▶ Questions:
A - In the book review, how many chapters does the reviewer say the book is divided into?
B - Decide whether each statement agrees with the book review, answering yes or no and quoting the words of the review that decide it: (i) The book is a hardcover edition. (ii) The witches of Salem were hanged rather than burned. (iii) The first myth on the reviewer's list concerns Ramesses II.
C - Resume the book review after its final line.

▶ Given text:
☆ ☆ ☆ ☆
William Weir is very clever. He has given his book "History's Greatest Lies" a very intriguing title. He doesn't use the term "myth" on the cover, since that is not "sexy" enough. He uses the very strong word, "lies," and he throws it up there in a huge font. I'll admit, I was hooked by the title. I have an amateur interest in history, and I'm always fascinated by learning that well-known details about historical events I've always taken for granted as truth, are in fact completely wrong. It is a great for conversation when you can inform people that no, witches were never burned in Salem in the 17th century (they were all hanged), Thomas Edison did not invent the light bulb (22 other men had patents for "incandescent lamps" prior to this), and Eve did not necessarily eat an apple (it is only referred to as "fruit" in the bible). As I said, these kinds of details fascinate me, so I assumed "Lies" would be right up my alley.
The book is very well produced. It is paperback, but uses high quality card thick paper, with nice illustrations, and a heavy fold out cover. It is divided into 15 chapters (Amazon's description incorrectly states 15-30 chapters). Each begins with 4-5 paragraph introduction, followed by a text box which displays the "lie" (referred to as a "myth" in the book), and below that a short summary of why the "lie" is incorrect. The chapter index doesn't really explain what are the specific myths, so I will list them verbatim below
1. The Emperor Nero played the fiddle while Rome burned.
2. Ramesses II alone defeated the Hittite Army in the Battle of Kadesh.
3. The Goths were hairy, grunting savages whose sole existence revolved around destroying whatever lay in their path, including the Roman Empire.
☆ ☆ ☆ ☆
▶ Source data:
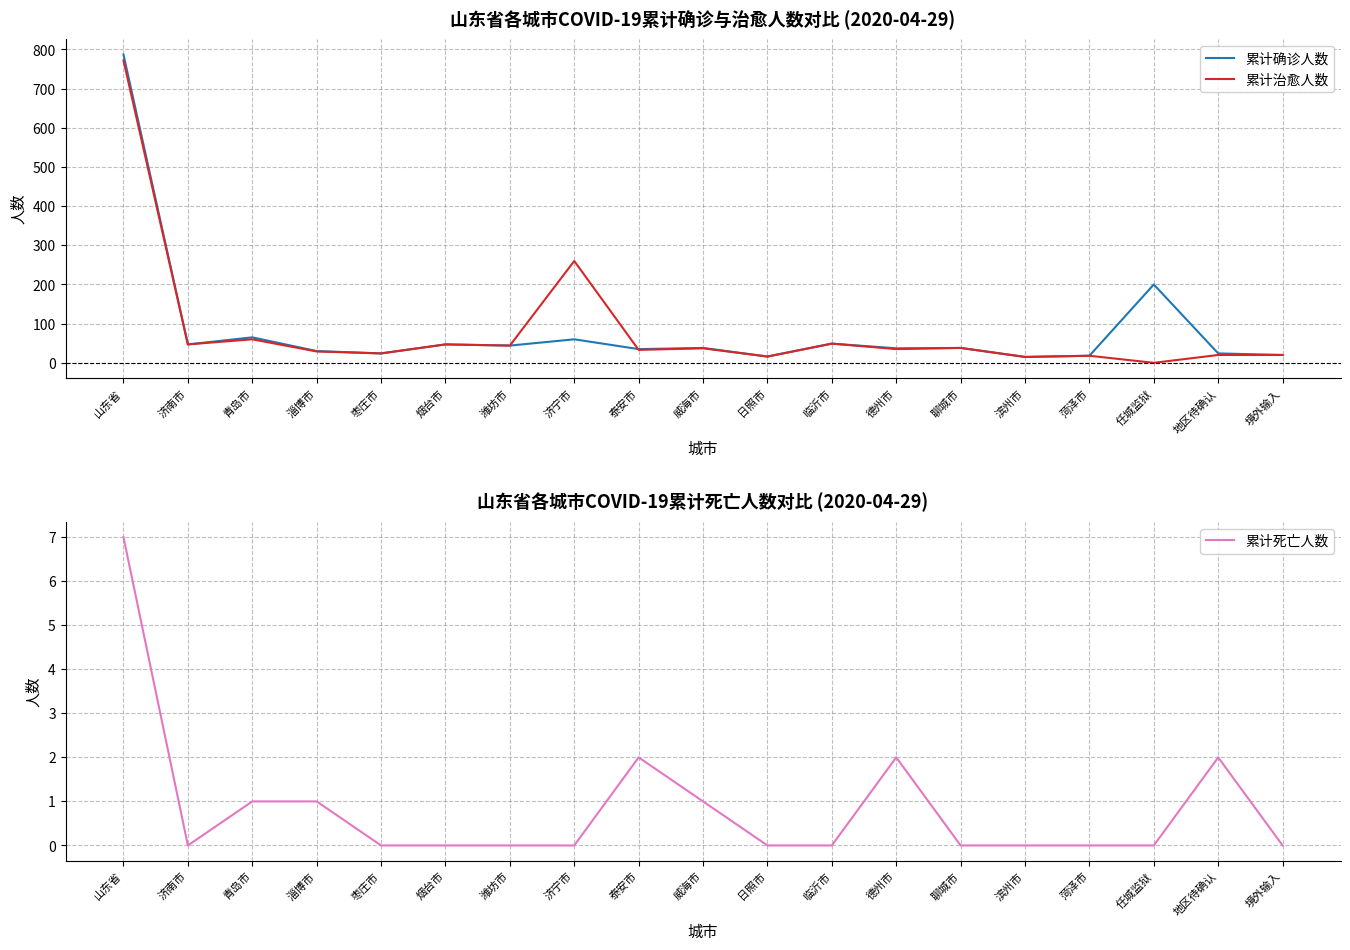

True or false: 累计死亡人数 has more than 1 interior local peaks.

True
☆ ☆ ☆ ☆
▶ Responses to the tasks:
A - The book is divided into 15 chapters.

B -
(i) No: "It is paperback, but uses high quality card thick paper."
(ii) Yes: "witches were never burned in Salem in the 17th century (they were all hanged)."
(iii) No: "1. The Emperor Nero played the fiddle while Rome burned."

C -
4. The perseverance of a little spider inspired Robert the Bruce to emerge from his hideout and defeat the invading English in the War for Scottish Independence.
5. Hernán Cortés was a monster responsible for the massacre that followed the Fall of Tenochtitlán, the Aztec capital.
6. The physicist Galileo was condemned and imprisoned by the Roman Catholic Church because his work conflicted with the teachings of the Bible.
7. During his midnight ride in 1775, Paul Revere warned the local militia in Massachusetts of the coming of the British.
8. The Bastille was a bastion of torture, evil, and political oppression, where innocent citizens were held by the tyrant Louis XVI.
9. Jesse James was an American version of Robin Hood, stealing from the rich and giving to the poor.
10. Lawman Wyatt Earp and his friends wiped out the Clanton-McLaury Gang of cattle rustlers who had been terrorizing the town of Tombstone, Arizona, in 1881.
11. The Phillipine War of 1899-1902 was an insurrection, and the United States' enemies were the savage "unstoppable" Muslims called Moros.
12. The "Protocols" Outline a Jewish conspiracy to take over the world.
13. Lewis Harold Bell "Harry" Lasseter claimed he found a fabulous reef of gold while lost in the Australian Outback in 1897. He was never able to relocate the reef. No one has ever found the gold, though many have tried.
14. Notorious gangster John Dillinger was shot and killed outside the Biograph Theater in Chicago on July 22, 1934.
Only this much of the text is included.